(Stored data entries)
————————
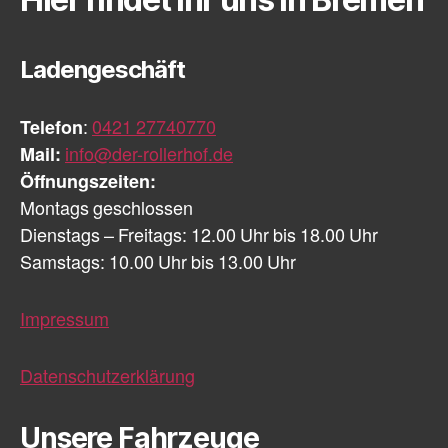
Ladengeschäft
Telefon
:
0421 27740770
Mail:
info@der-rollerhof.de
Öffnungszeiten:
Montags geschlossen
Dienstags – Freitags: 12.00 Uhr bis 18.00 Uhr
Samstags: 10.00 Uhr bis 13.00 Uhr
Impressum
Datenschutzerklärung
Unsere Fahrzeuge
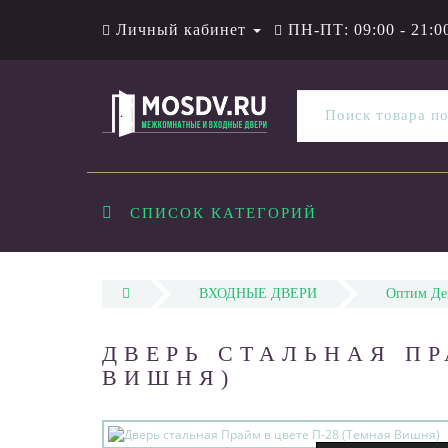
Личный кабинет
ПН-ПТ: 09:00 - 21:0
СПИСОК КАТЕГОРИЙ
ВХОДНЫЕ ДВЕРИ
Оптим Дек
ДВЕРЬ СТАЛЬНАЯ ПР
ВИШНЯ)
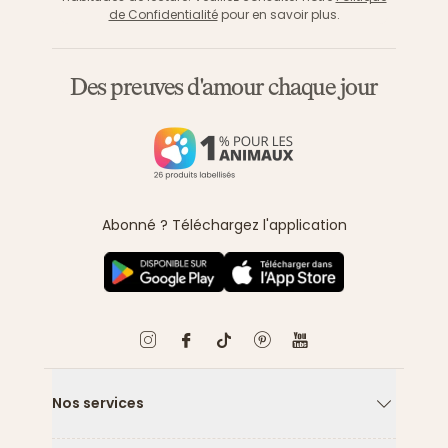
de Confidentialité
pour en savoir plus.
Des preuves d'amour chaque jour
Abonné ? Téléchargez l'application
Nos services
Flèche ver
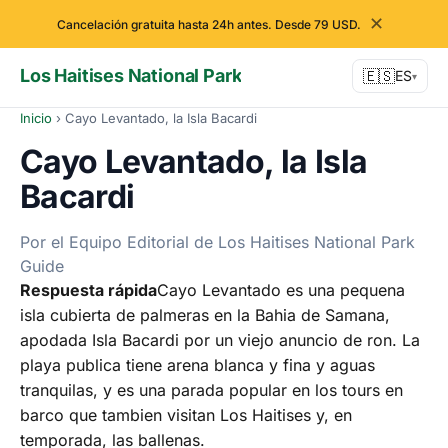
✕
Cancelación gratuita hasta 24h antes. Desde 79 USD.
Los Haitises National Park
🇪🇸
ES
▾
Inicio
›
Cayo Levantado, la Isla Bacardi
Cayo Levantado, la Isla
Bacardi
Por el Equipo Editorial de Los Haitises National Park
Guide
Respuesta rápida
Cayo Levantado es una pequena
isla cubierta de palmeras en la Bahia de Samana,
apodada Isla Bacardi por un viejo anuncio de ron. La
playa publica tiene arena blanca y fina y aguas
tranquilas, y es una parada popular en los tours en
barco que tambien visitan Los Haitises y, en
temporada, las ballenas.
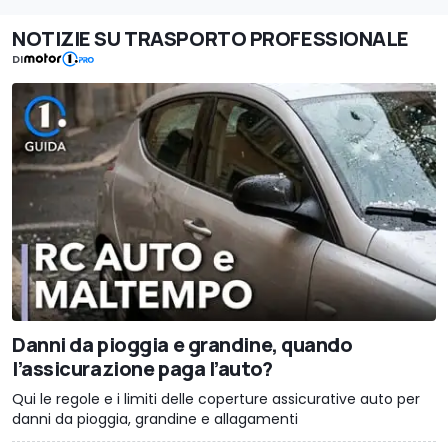
NOTIZIE SU TRASPORTO PROFESSIONALE
DI
Danni da pioggia e grandine, quando
l’assicurazione paga l’auto?
Qui le regole e i limiti delle coperture assicurative auto per
danni da pioggia, grandine e allagamenti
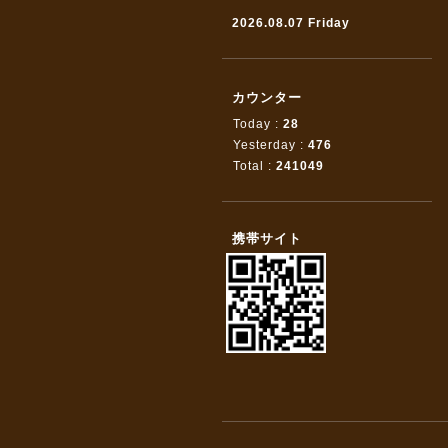
2026.08.07 Friday
カウンター
Today :
28
Yesterday :
476
Total :
241049
携帯サイト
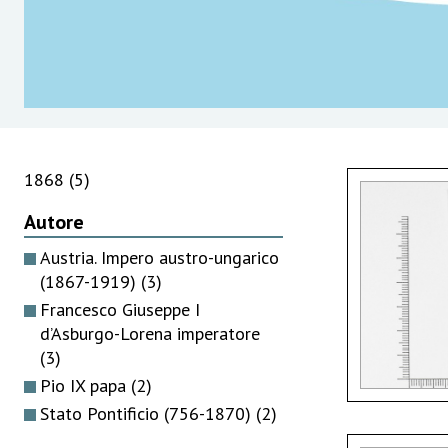
1868
(5)
Autore
Austria. Impero austro-ungarico
(1867-1919)
(3)
Francesco Giuseppe I
d’Asburgo-Lorena imperatore
(3)
Pio IX papa
(2)
Stato Pontificio (756-1870)
(2)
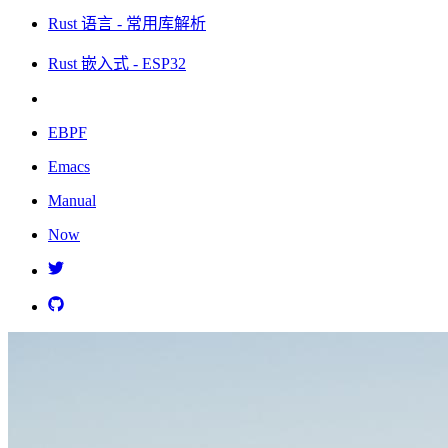
Rust 语言 - 常用库解析
Rust 嵌入式 - ESP32
EBPF
Emacs
Manual
Now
————————
= WHAT IS EXPECTED =
Print exactly the first line of the entries and every line after it through the one that contains "Nos services", leaving the pictures out.

= ANSWER TO THIS EXERCISE =
Ladengeschäft
Telefon
:
0421 27740770
Mail:
info@der-rollerhof.de
Öffnungszeiten:
Montags geschlossen
Dienstags – Freitags: 12.00 Uhr bis 18.00 Uhr
Samstags: 10.00 Uhr bis 13.00 Uhr
Impressum
Datenschutzerklärung
Unsere Fahrzeuge
Личный кабинет
ПН-ПТ: 09:00 - 21:0
СПИСОК КАТЕГОРИЙ
ВХОДНЫЕ ДВЕРИ
Оптим Дек
ДВЕРЬ СТАЛЬНАЯ ПР
ВИШНЯ)
de Confidentialité
pour en savoir plus.
Des preuves d'amour chaque jour
Abonné ? Téléchargez l'application
Nos services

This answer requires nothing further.